Vor einigen Jahren beobachtete ich in einem südfranzösischen Stausee wie Karpfen über den tiefsten Bereichen (30 Meter Tiefe) immer wieder sprangen. Meine Ruten lagen schon tief und zwischen 15 und 18 Metern, genau am Übergang zu den schlammigen Bereichen. Auf 15 Metern hatte es noch felsigen Untergrund, während die 18 Meter Rute im Schlamm lag. Ich bekam auch Bisse auf 18 Meter, doch was weiter draußen abging und wie viele Karpfen tiefer sprangen, machte deutlich, dass ich noch nicht tief genug angelte. Also arbeitete ich mich in tieferes Wasser vor und bekam genau auf diese Rute schnell wieder einen Biss. Als ich einen großen, alten Fisch jedoch auf 22 Metern Tiefe hakte, bekam dieser sichtlich Probleme mit dem Druckausgleich nach der Landung. Seine Schwimmblase war so voller Luft, dass er im Kescher richtig auftrieb und sein Rücken einige Zentimeter über die Wasseroberfläche herausschaute. Es dauerte lang bis er das Übermaß an Luft loswurde und er mit Mühe und Not nach dem Zurücksetzen wieder abtauchen konnte. Die flacheren Ruten brachten aber einfach keine Bisse uns es war ausschließlich die tiefste Rute, die Bisse brachte.

 

Um den Karpfen so wenig wie möglich zu schaden, entschied ich mich irgendwann, sie nach einem schnellen Schnappschuss im Boot gleich nach der Landung über tiefem Wasser zurückzusetzten. Dann schafften sie es mit ihrer Restpower nach dem Drill schnell wieder in die Tiefe abzutauchen. Doch auch das fühlte sich nicht gut an und war mit einem Risiko verbunden. Es dauerte noch zwei, drei Karpfen und ich beendete die Session frühzeitig.

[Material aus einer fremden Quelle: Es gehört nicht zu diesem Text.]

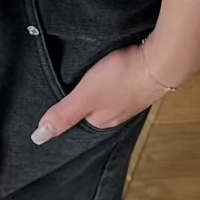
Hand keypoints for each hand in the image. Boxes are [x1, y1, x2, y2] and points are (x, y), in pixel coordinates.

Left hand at [31, 39, 195, 141]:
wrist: (162, 60)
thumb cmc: (123, 77)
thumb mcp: (85, 96)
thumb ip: (63, 115)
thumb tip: (37, 138)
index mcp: (102, 121)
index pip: (78, 121)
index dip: (67, 110)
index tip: (58, 100)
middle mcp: (118, 114)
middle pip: (94, 109)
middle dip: (83, 99)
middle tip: (71, 86)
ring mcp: (132, 99)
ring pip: (108, 97)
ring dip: (100, 88)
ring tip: (90, 78)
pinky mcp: (141, 82)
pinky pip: (122, 84)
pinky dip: (115, 79)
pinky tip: (112, 71)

Es war ein komisches Gefühl, weil ich ja verstanden hatte, wo ich Karpfen fangen konnte, es dort aber einfach nicht möglich war, wenn ich fischgerecht angeln wollte.

 

 

In keinem anderen Monat als dem Oktober fressen Karpfen so tief. Und diese Phase hält nur so lang an, wie es noch genug Zuckmückenlarven im tiefen Schlamm hat. Wenn die meisten gefressen wurden, suchen Karpfen wieder flacher nach Nahrung. Dieser Wechsel findet oft schon im November statt und man fängt Karpfen im Winter zumeist wieder deutlich flacher. Also habt keine Angst vor dem schwarzen Schlamm und tastet euch langsam in das untere Drittel des Gewässers.